[[ WORKING DATA open ]]

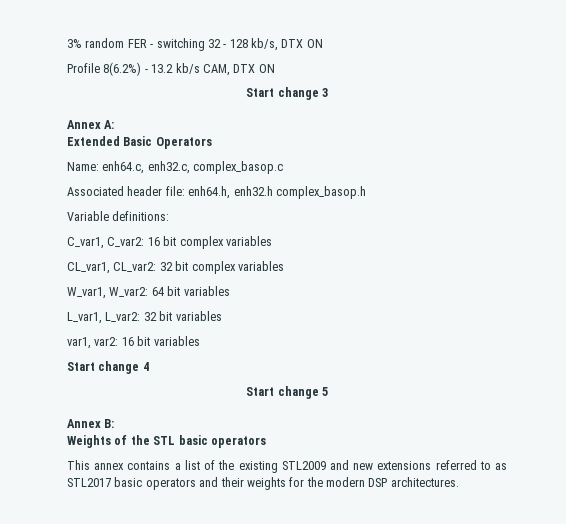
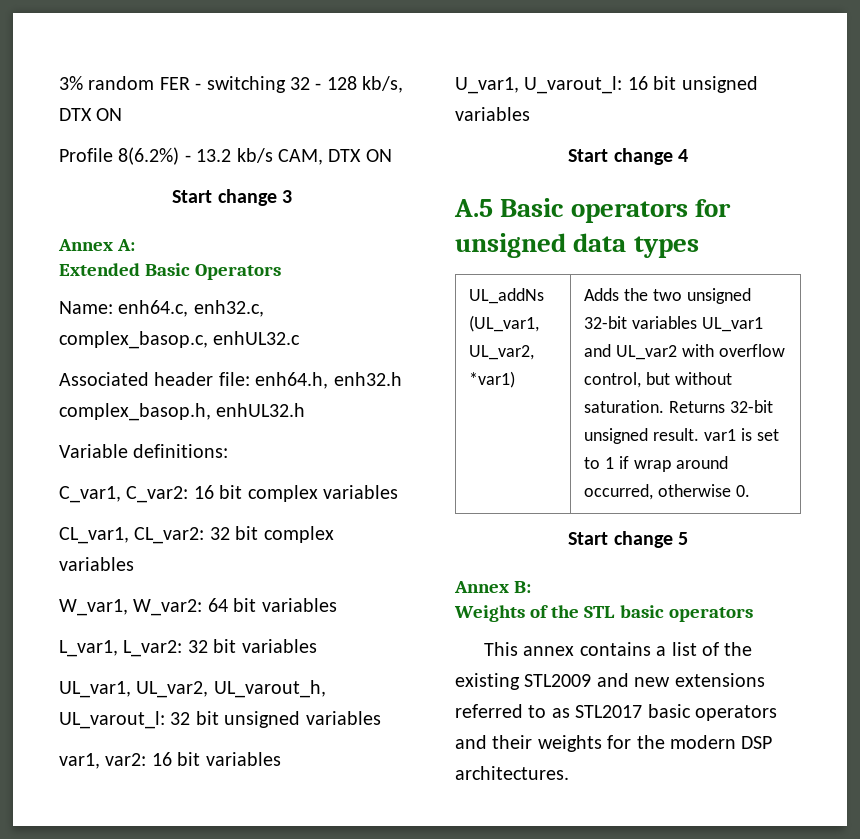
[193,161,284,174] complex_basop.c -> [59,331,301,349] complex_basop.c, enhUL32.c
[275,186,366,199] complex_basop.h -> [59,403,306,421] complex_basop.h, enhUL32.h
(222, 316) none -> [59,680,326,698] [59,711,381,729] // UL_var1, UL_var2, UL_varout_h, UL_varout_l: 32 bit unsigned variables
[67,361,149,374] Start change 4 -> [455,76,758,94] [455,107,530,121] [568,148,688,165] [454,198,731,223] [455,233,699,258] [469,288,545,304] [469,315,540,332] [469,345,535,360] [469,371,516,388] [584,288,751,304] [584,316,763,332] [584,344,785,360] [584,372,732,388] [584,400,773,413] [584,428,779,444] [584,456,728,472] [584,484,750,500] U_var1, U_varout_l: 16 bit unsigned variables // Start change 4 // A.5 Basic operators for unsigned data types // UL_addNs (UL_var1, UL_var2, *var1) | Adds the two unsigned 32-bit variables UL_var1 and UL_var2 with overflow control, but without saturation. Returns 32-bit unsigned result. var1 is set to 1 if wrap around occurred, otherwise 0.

[[ WORKING DATA closed ]]
[[ WORKING DATA open ]]

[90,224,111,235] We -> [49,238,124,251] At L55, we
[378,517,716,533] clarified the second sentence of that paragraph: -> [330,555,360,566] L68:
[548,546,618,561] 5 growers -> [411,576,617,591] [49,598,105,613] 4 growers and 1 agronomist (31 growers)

[[ WORKING DATA closed ]]

▶ _EXERCISE DESCRIPTION_
Copy out, exactly and alone, the lines of the entries above between the ones holding "[90,224,111,235] We ->" and "[548,546,618,561] 5 growers", inclusive.

▶ _OUTPUT BELOW_
[90,224,111,235] We -> [49,238,124,251] At L55, we
[378,517,716,533] clarified the second sentence of that paragraph: -> [330,555,360,566] L68:
[548,546,618,561] 5 growers -> [411,576,617,591] [49,598,105,613] 4 growers and 1 agronomist (31 growers)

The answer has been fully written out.